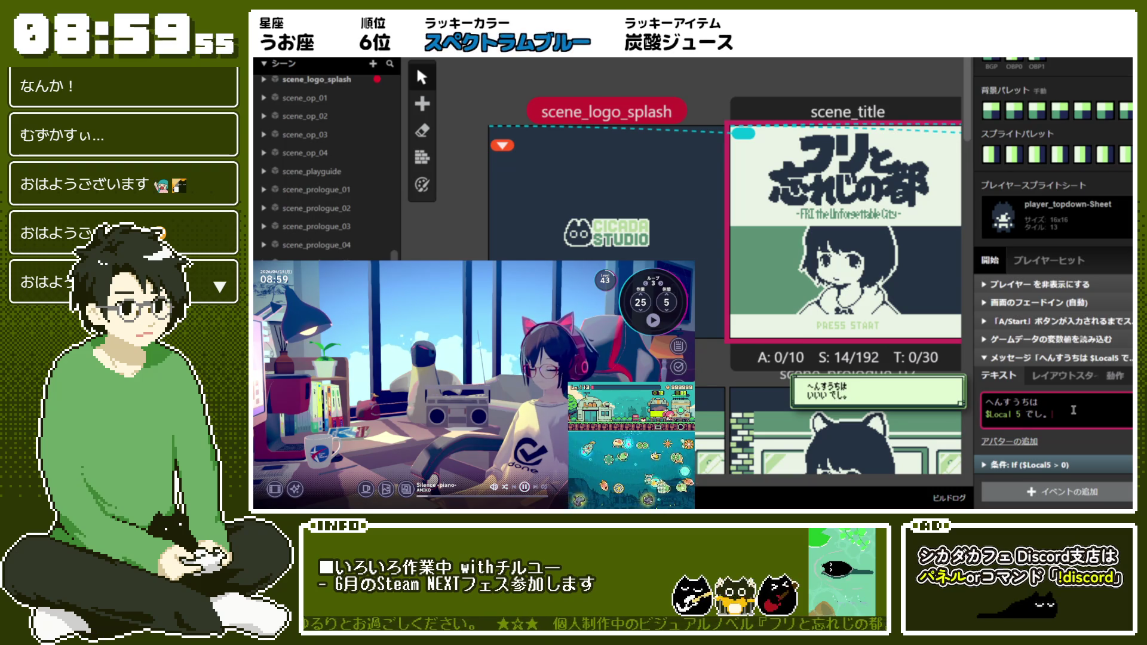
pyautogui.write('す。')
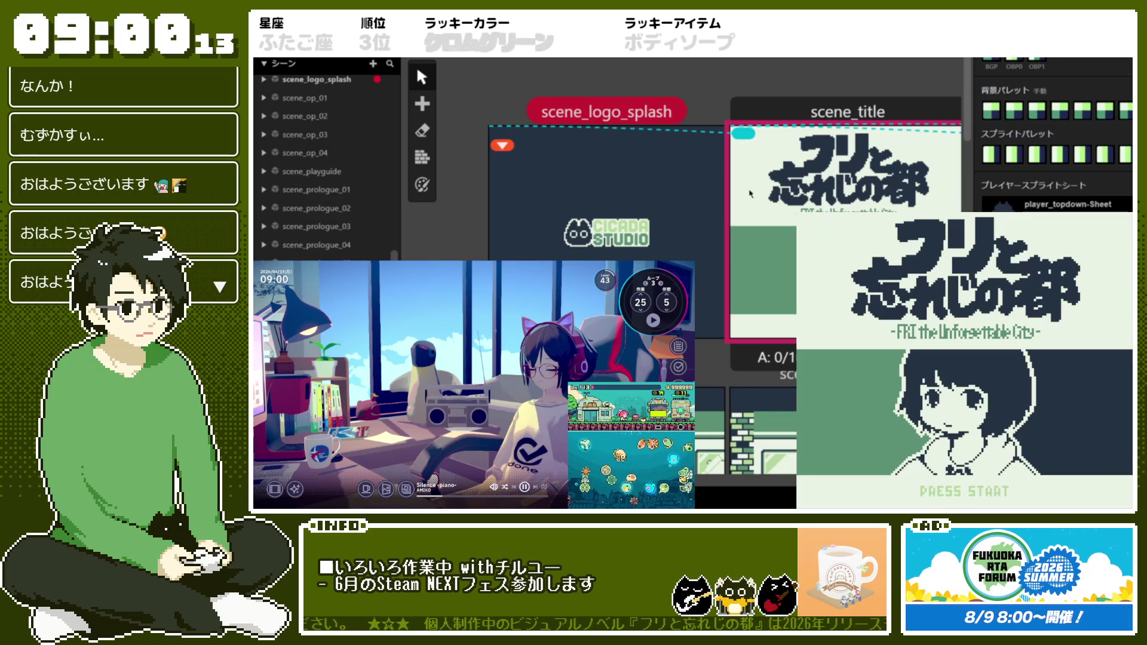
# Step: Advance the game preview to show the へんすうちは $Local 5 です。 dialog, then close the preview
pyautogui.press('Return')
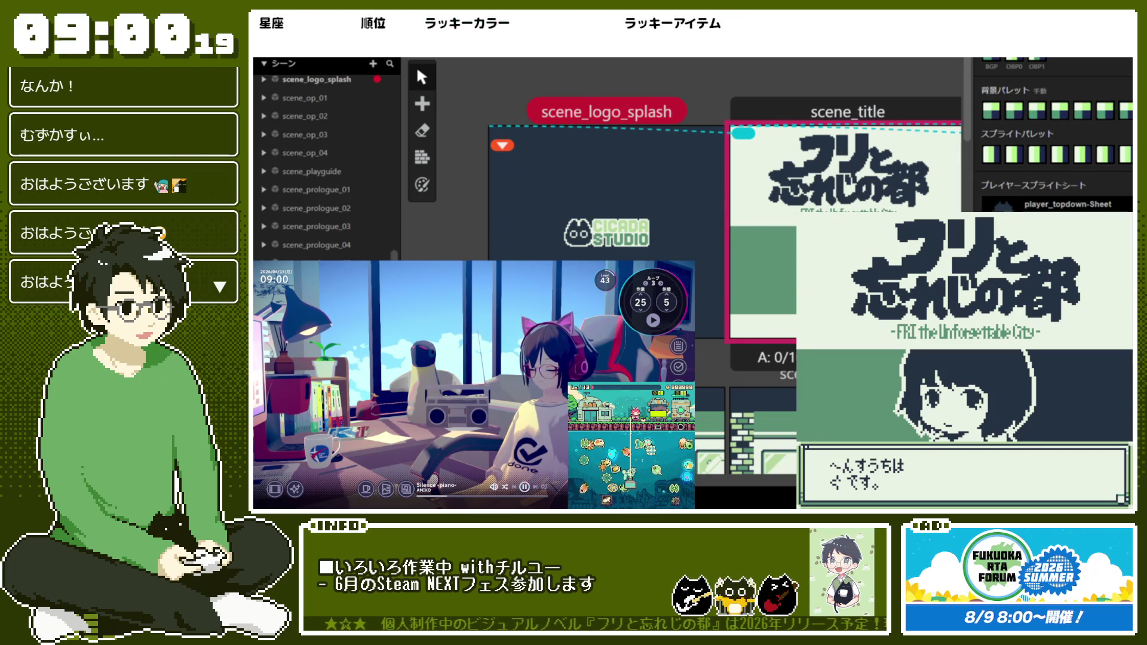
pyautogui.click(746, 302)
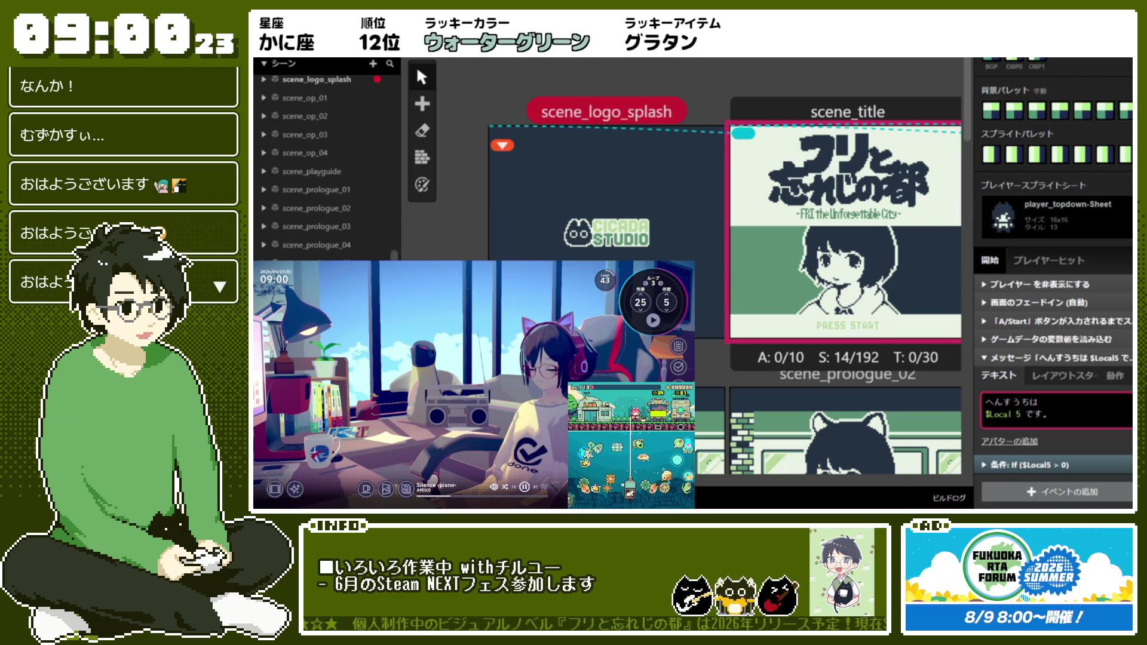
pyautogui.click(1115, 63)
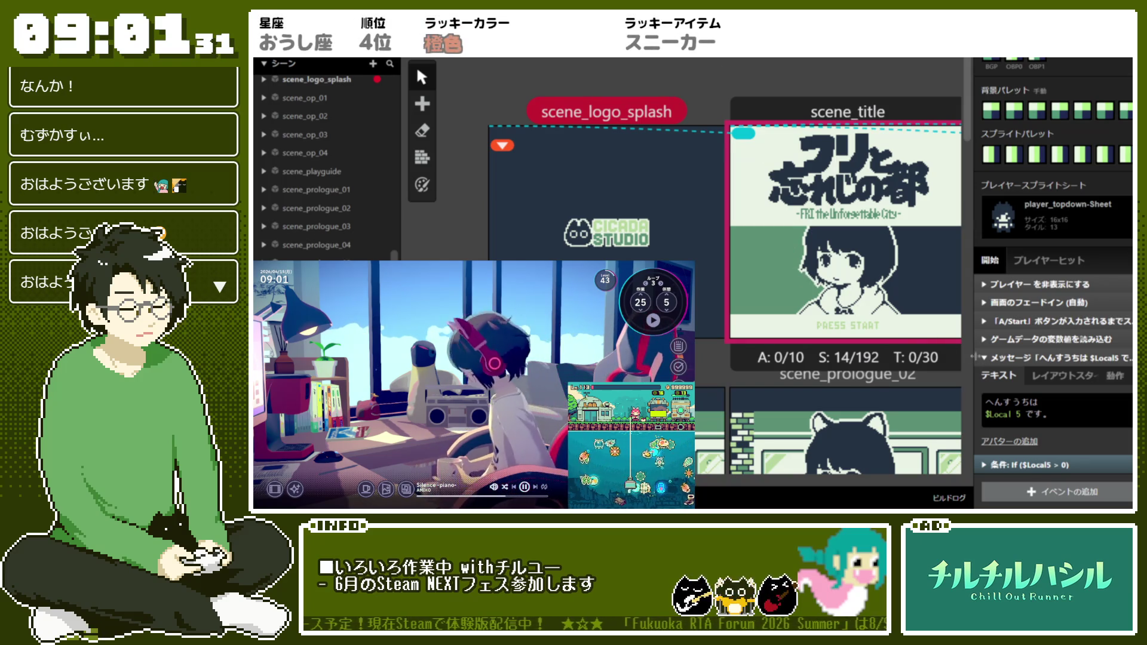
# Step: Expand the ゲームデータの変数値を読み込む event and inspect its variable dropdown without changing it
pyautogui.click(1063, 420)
----
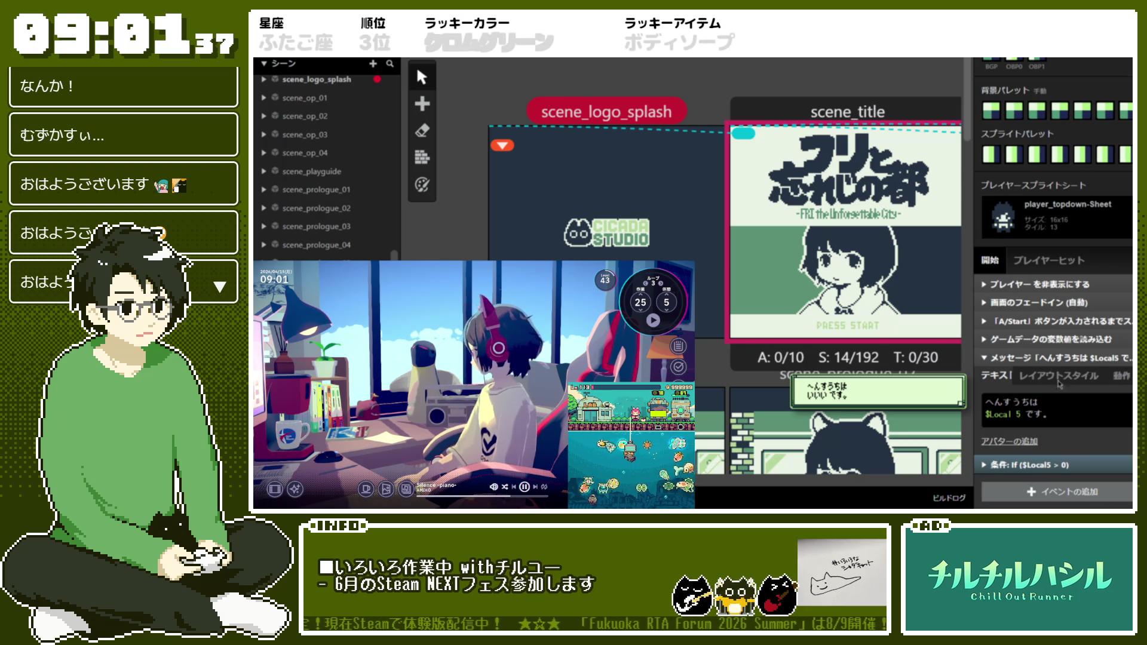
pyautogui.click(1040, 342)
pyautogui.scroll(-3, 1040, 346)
----
Please return every line of the records that contains the word "Step".

# Step: Advance the game preview to show the へんすうちは $Local 5 です。 dialog, then close the preview
# Step: Expand the ゲームデータの変数値を読み込む event and inspect its variable dropdown without changing it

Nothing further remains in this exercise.